A department store is a place of comfort and quiet opulence.
A department store is a place of comfort and quiet opulence.

Upbeat consumer news: Marks & Spencer is opening 20 new stores across the UK. True, 12 are just food halls, but eight full-range ones isn’t bad.

It comes at a time when high street stores are frequently closing. Indeed, Markies is bucking its own trend, since only last year the company announced it was reducing the number of full-line stores by 67 to 180 by early 2026.

I’ve no head for figures, but the strategy seems to be to close stores and also open them. You do the maths.

Glittering tradition

I’ll be candid with you here and confess I’m a fan of department stores. Markies only just comes into that category, being not quite in the glittering, massive, Edwardian-style tradition of John Lewis, Jenner’s and House of Fraser.

Then there were locally loved emporia, such as Draffens (later Debenhams) in Dundee that closed and remain much missed.

A sense of order and well-laid out choices are part of a department store’s appeal.

Some of the new Markies stores will be in former Debenhams sites. Like Markies, some Debenhams shops never seemed like full-scale, traditional department stores, partly I think because they were too well-lit.

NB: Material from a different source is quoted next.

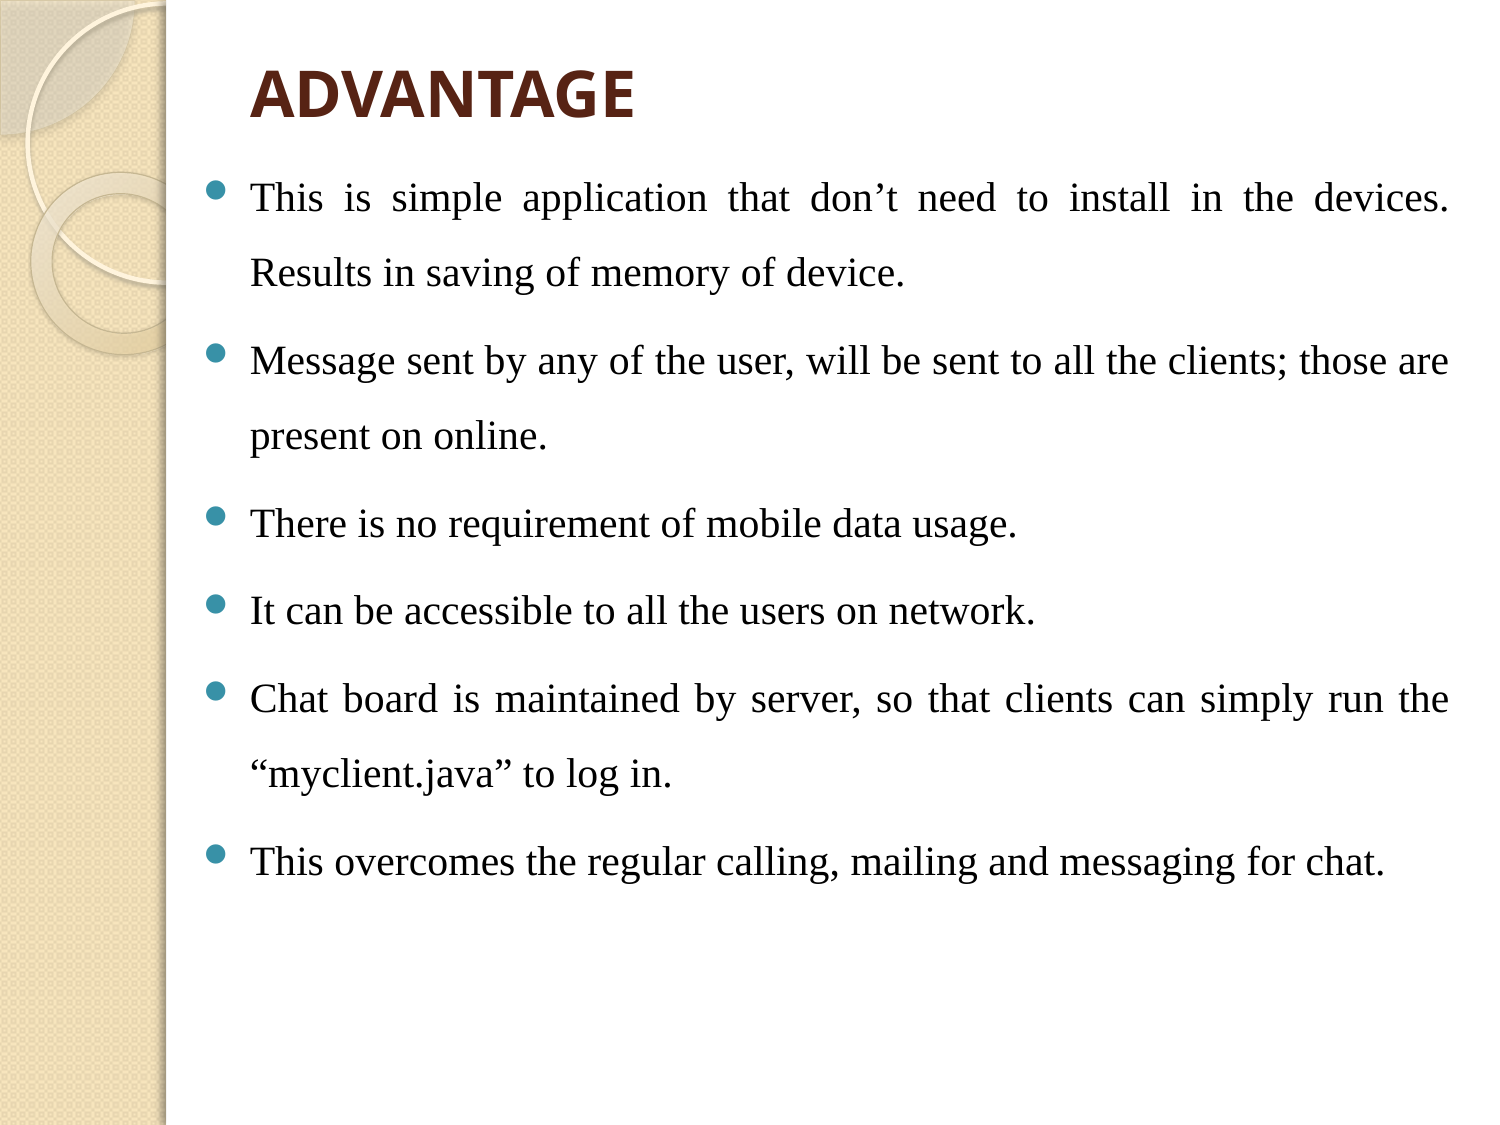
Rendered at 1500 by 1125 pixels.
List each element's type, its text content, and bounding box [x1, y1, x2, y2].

title ADVANTAGE [235, 45, 1466, 137]
list This is simple application that don’t need to install in the devices. Results in saving of memory of device. Message sent by any of the user, will be sent to all the clients; those are present on online. There is no requirement of mobile data usage. It can be accessible to all the users on network. Chat board is maintained by server, so that clients can simply run the “myclient.java” to log in. This overcomes the regular calling, mailing and messaging for chat. [174, 137, 1466, 1125]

I like my department stores dark and cosy, full of nooks and crannies, and weird but lovely departments such as haberdashery.

Nothing unpleasant

English poet John Betjeman said that, when the end of the world threatened, he wanted to be in the haberdashery department of Peter Jones (the early John Lewis store in yonder London) “because nothing unpleasant could ever happen there”.

The best department stores are, or were, cosy and comforting, perhaps particularly at Christmas. They spoke of opulence, choice, civilisation, and a feeling that everything was right with the world.

They were more than stores. They were refuges, and perhaps remain so for folk seeking warmth.

Tea and cake

Although from the peasantry, my Mum and her mates used to meet weekly for tea and cakes at posh Jenner’s in Edinburgh. They’d dress nicely and have a good old chinwag, remembering times past (they used to work in the same office).

For my part, I loved wandering the various departments of John Lewis in Edinburgh and at the now closed one in Aberdeen. That closure hurt. I’ve fond memories of shopping there.

More recently, admittedly in smaller branches of Markies, I must say I’ve been disappointed in the men’s departments, which seem to stock just two sizes, such as medium and XXL. Nothing in between.

I’d call my size “ordinary”, which is usually “large”, as medium is small, and small is microscopic. XL is sometimes do-able, while XXL and beyond is well out of my league.

I think the lack of choice was because they almost expected you, in store, just to feel the quality and order online.

Impulse buying

I think that’s a mistake. How many of us have impulse-bought clothes? Answer: all of us. It’s no wonder these men’s departments are almost always empty.

That said, Markies stuff is still good. I have duds many years old, including one jacket that’s seen about 25 winters.

Not that I’m in the companies’ pockets or anything. I’ve slated all these stores in the past, not least Waitrose, John Lewis’s class-based supermarket chain.

But, by and large, I believe big shops good. Big shops with loads of departments, not least a haberdashery. I never bought from one, but took comfort in knowing they were there.